We had one until last year. Safety outweighed economy when they redesigned the procedures. Now we can only taxi in on one engine after 3 minute cooling. Before we could only do that if the ramp was dry. Now as long as the braking action is good.

The company is looking at putting a SE taxi procedure back.
 
TR4A said:
We had one until last year. Safety outweighed economy when they redesigned the procedures. Now we can only taxi in on one engine after 3 minute cooling. Before we could only do that if the ramp was dry. Now as long as the braking action is good.

The company is looking at putting a SE taxi procedure back.

Thanks for the response.
 
TR4A said:
We had one until last year. Safety outweighed economy when they redesigned the procedures. Now we can only taxi in on one engine after 3 minute cooling. Before we could only do that if the ramp was dry. Now as long as the braking action is good.

The company is looking at putting a SE taxi procedure back.

I believe what poolie is talking about is taxi out for takeoff.

And it is true that with only a few exceptions we get right out. Since we don't operate a hub and spoke operation we find our taxi delays minimal. It is not often that we are more than a few in line for takeoff. Although as time has passed we find ourselves in more of these situations. ie PHL.

Recently the company has said they are reviewing the topic.
 
I agree with the "engine cycles" ????

Unless you are starting the engine, then shutting it down before taxi or at the runway, then restarting it (poor planning), what does SE taxi have to do with engine cycles????

You start it, you operate it, and you shut it down. One cycle. Whether you start it before or after you taxi out or shut it down before you taxi in has nothing to do with saving engine cycles.
 
SWAdude said:
I believe what poolie is talking about is taxi out for takeoff.
That what I was talking about. NOW the only SE taxi in IN.

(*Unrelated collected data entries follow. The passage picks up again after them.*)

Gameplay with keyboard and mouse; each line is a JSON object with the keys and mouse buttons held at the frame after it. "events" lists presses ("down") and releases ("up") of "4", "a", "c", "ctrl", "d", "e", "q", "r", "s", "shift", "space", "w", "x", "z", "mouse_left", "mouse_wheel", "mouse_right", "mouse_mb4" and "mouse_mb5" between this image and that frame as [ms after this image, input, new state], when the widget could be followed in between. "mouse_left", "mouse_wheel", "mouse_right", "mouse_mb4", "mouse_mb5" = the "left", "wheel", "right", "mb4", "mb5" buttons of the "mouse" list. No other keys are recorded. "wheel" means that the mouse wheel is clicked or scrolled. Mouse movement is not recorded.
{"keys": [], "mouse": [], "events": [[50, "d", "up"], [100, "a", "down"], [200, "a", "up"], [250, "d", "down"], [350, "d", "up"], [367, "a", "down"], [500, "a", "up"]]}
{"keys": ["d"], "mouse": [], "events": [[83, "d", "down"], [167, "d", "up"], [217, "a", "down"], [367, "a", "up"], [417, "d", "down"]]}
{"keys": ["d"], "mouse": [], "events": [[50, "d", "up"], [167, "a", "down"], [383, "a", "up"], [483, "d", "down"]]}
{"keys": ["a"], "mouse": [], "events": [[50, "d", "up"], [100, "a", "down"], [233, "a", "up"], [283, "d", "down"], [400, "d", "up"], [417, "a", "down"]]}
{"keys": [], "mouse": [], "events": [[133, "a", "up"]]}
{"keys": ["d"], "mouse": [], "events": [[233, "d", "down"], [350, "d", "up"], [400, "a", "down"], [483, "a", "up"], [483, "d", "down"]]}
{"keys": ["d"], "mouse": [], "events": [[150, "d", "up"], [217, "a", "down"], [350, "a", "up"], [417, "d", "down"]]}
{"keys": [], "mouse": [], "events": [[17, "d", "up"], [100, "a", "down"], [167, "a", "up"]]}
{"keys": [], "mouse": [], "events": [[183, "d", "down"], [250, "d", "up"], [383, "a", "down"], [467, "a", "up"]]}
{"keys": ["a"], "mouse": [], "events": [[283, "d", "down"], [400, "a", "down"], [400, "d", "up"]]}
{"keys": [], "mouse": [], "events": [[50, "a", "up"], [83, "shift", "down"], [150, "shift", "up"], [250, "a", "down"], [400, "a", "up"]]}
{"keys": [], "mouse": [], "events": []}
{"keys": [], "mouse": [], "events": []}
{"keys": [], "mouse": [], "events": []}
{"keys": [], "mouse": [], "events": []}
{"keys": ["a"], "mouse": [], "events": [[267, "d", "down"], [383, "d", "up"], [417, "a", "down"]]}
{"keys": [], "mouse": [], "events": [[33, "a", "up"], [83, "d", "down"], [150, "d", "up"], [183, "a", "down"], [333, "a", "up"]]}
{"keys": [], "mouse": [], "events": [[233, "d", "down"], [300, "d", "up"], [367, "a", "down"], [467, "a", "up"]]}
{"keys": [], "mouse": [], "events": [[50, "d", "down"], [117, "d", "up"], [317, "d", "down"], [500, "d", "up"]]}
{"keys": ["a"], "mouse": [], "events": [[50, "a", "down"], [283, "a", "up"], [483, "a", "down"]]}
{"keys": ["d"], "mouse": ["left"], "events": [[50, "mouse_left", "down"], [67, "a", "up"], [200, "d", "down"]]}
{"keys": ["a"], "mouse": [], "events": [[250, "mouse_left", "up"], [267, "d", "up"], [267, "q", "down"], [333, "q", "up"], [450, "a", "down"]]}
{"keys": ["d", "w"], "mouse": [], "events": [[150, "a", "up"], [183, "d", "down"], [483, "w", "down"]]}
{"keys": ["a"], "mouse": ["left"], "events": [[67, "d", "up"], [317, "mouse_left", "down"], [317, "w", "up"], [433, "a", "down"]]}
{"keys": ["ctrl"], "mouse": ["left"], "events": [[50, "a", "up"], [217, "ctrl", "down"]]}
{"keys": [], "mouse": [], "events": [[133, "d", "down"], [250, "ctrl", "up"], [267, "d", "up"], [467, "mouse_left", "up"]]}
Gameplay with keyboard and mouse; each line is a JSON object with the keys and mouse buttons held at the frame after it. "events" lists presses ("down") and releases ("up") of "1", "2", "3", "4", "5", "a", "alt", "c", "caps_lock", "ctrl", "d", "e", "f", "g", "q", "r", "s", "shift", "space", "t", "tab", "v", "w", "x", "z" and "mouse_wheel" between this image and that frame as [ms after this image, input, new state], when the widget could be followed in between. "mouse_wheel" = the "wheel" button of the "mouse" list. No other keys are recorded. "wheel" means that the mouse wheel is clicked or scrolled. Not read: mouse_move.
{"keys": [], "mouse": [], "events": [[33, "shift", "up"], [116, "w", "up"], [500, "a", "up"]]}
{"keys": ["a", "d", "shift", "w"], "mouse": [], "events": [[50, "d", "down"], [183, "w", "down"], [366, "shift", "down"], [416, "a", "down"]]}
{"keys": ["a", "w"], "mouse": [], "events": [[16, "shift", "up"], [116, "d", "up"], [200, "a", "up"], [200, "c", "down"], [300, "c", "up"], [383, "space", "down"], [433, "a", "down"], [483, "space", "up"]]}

We used to taxi out with both and could shut one down for delays. You had to have both running when leaving the gate area. Break-away thrust too great with one engine was the reason given.
 
I haven't looked at an engine maintenance manual in a few years, but the last time I did an engine start was not an engine cycle. An engine cycle was not counted (logged) unless you started it, ran full cycle through take-off power and then shut it down. You could start it numerous times at idle and not count those starts as cycles. Some manufacturers had provisions for multiple ground starts i.e. 5 starts at idle equalled one cycle and each full deployment of thrust reversers at a threshold power setting equalled 1/6th cycle etc. I'd be surprised if this has changed, so SE taxi should have no implication for engine cycles and the maintenance requirements based on cycles. I guess that's why they call them cycles and not starts. Your engine maintenance manual will tell you.
 
Last edited:
Thanks SWA guys/gals for the info. I'm sure I'll learn more about the future in class.


To the peanut gallery: I'm not a mechanic nor do I profess to know anything about aircraft engines. I was referring to engine "cycles" not start "cycles" before required maintenance. Maybe it's called something else. Who cares? My point was maintenance and gas savings by utilizing single engine taxi.
 
We waited in line for 1:15 to takeoff at PHL last week. Total cluster. If there's anyplace that's going to make us do single engine taxi procedures, it's certainly PHL.
 
Juvat said:
We waited in line for 1:15 to takeoff at PHL last week. Total cluster. If there's anyplace that's going to make us do single engine taxi procedures, it's certainly PHL.

I have been to PIT quite a bit lately and it is also 1:15, as in 1 minute 15 seconds of taxi, at V1 of course. Just don't hit the tumbleweeds:rolleyes:
 
Call me stupid, but I'm still not sure how you save engine cycles by taxi on one engine...
 
Phil O'Sopher said:
I haven't looked at an engine maintenance manual in a few years, but the last time I did an engine start was not an engine cycle...so SE taxi should have no implication for engine cycles and the maintenance requirements based on cycles.

Exactly.
 
TR4A said:
That what I was talking about. NOW the only SE taxi in IN.

We used to taxi out with both and could shut one down for delays. You had to have both running when leaving the gate area. Break-away thrust too great with one engine was the reason given.

I see what your talking about. I never really considered that to be a single engine taxi procedure. Especially because I never saw it performed. Not once. If we were known to have a delay like that we usually took it at the gate or taxied to a place to shut down both engines. At other airlines there were procedures that were normal in nature where SWA's was "Abby Normal" in nature.